Net capital gain. Gains and losses are fully part of adjusted gross income (AGI), with the exception that if your net capital loss exceeds $3,000, you can only take $3,000 of the loss in a tax year and must carry the remainder forward. Carried-over losses are used to reduce capital gains in a future year, and can be carried over until all used up. If you die with carried-over losses, they are lost. Net investment income. The total of all investment income (other than tax-exempt income) reduced by the sum of the following: adjustments to income related to the investment income, plus the larger of: $850 plus itemized deductions directly connected with producing the investment income, or $1,700.

Qualified dividends. Investors "must have held the stock for more than 60 days during the 121-day period that begins 60 days before the ex-dividend date". The tax rate on qualified dividends is 5% or 15% (depending on the individual's income tax rate). If the individual has a regular income tax rate of 25% or higher, then the qualified dividend tax rate is 15%.

Qualifying child. To be your dependent (defined earlier), a person must be either your qualifying child or your qualifying relative (defined next). Generally, a person is your qualifying child if that person: Is your child, stepchild, foster child, brother, sister, stepbrother, stepsister, or a descendant of any of them, Lived with you for more than half of the year, Did not provide more than half of his or her own support for the year, and Was under age 19 at the end of the year (or was under age 24 at the end of the year and a student, or was any age and permanently and totally disabled).

Qualifying relative. To be your dependent (defined earlier), a person must be either your qualifying child (defined earlier) or your qualifying relative. Generally, a person is your qualifying relative if that person: Lives with or is related to you, Does not have $3,300 or more of gross (total) income, Is supported (generally more than 50%) by you, and Is neither your qualifying child nor the qualifying child of anyone else.

Standard deduction. An amount (based on filing status, age, and blindness) that can be subtracted from adjusted gross income in figuring taxable income. The standard deduction is not used if itemized deductions are claimed.

Tax year. The time period covered by a tax return. Usually this is January 1 to December 31, a calendar year, but taxpayers can elect a fiscal tax year with different beginning and ending dates.

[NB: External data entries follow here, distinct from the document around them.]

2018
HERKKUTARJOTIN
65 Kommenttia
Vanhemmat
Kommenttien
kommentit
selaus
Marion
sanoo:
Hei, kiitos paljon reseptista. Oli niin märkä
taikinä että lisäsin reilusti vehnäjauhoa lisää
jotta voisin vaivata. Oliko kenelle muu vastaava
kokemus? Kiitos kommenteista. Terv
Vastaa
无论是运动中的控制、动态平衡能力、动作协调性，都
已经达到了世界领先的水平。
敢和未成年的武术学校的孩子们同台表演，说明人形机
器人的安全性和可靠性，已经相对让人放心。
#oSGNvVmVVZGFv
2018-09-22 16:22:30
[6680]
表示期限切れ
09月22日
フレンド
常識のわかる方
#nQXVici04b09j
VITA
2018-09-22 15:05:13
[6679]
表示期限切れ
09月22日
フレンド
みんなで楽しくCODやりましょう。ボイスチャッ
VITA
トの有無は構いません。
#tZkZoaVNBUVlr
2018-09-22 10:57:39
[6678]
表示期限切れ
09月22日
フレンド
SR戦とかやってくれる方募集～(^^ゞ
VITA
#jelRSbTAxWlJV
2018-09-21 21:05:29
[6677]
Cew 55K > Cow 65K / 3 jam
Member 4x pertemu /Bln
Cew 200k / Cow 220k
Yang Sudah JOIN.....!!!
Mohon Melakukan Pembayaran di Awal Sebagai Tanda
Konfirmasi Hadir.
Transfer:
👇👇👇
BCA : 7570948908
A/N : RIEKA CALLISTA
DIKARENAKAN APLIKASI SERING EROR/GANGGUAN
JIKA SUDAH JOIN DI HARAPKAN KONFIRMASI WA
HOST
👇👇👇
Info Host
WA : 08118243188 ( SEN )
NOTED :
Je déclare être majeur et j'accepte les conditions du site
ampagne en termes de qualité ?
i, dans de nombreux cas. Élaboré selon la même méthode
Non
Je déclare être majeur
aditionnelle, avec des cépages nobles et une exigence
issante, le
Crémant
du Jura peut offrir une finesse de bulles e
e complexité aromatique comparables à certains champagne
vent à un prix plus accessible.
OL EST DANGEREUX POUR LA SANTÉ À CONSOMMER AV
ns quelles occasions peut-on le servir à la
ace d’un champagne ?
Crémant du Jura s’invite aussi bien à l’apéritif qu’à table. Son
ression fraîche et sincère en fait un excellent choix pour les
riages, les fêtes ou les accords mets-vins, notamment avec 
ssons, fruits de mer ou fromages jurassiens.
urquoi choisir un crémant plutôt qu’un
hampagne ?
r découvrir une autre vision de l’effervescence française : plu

Taxable income. Gross income minus any adjustments to income, any allowable exemptions, and either itemized deductions or the standard deduction.

Unearned income. Income other than earned income. This is investment-type income and includes interest, dividends, and capital gains. Distributions of interest, dividends, capital gains, and other unearned income from a trust are also unearned income to a beneficiary of the trust. However, for purposes of completing Form 8615, a taxable distribution from a qualified disability trust is considered earned income.

28% rate gain. Gain from the sale of collectibles and, generally, the taxable part of your gain from the sale of qualified small business stock held more than 5 years.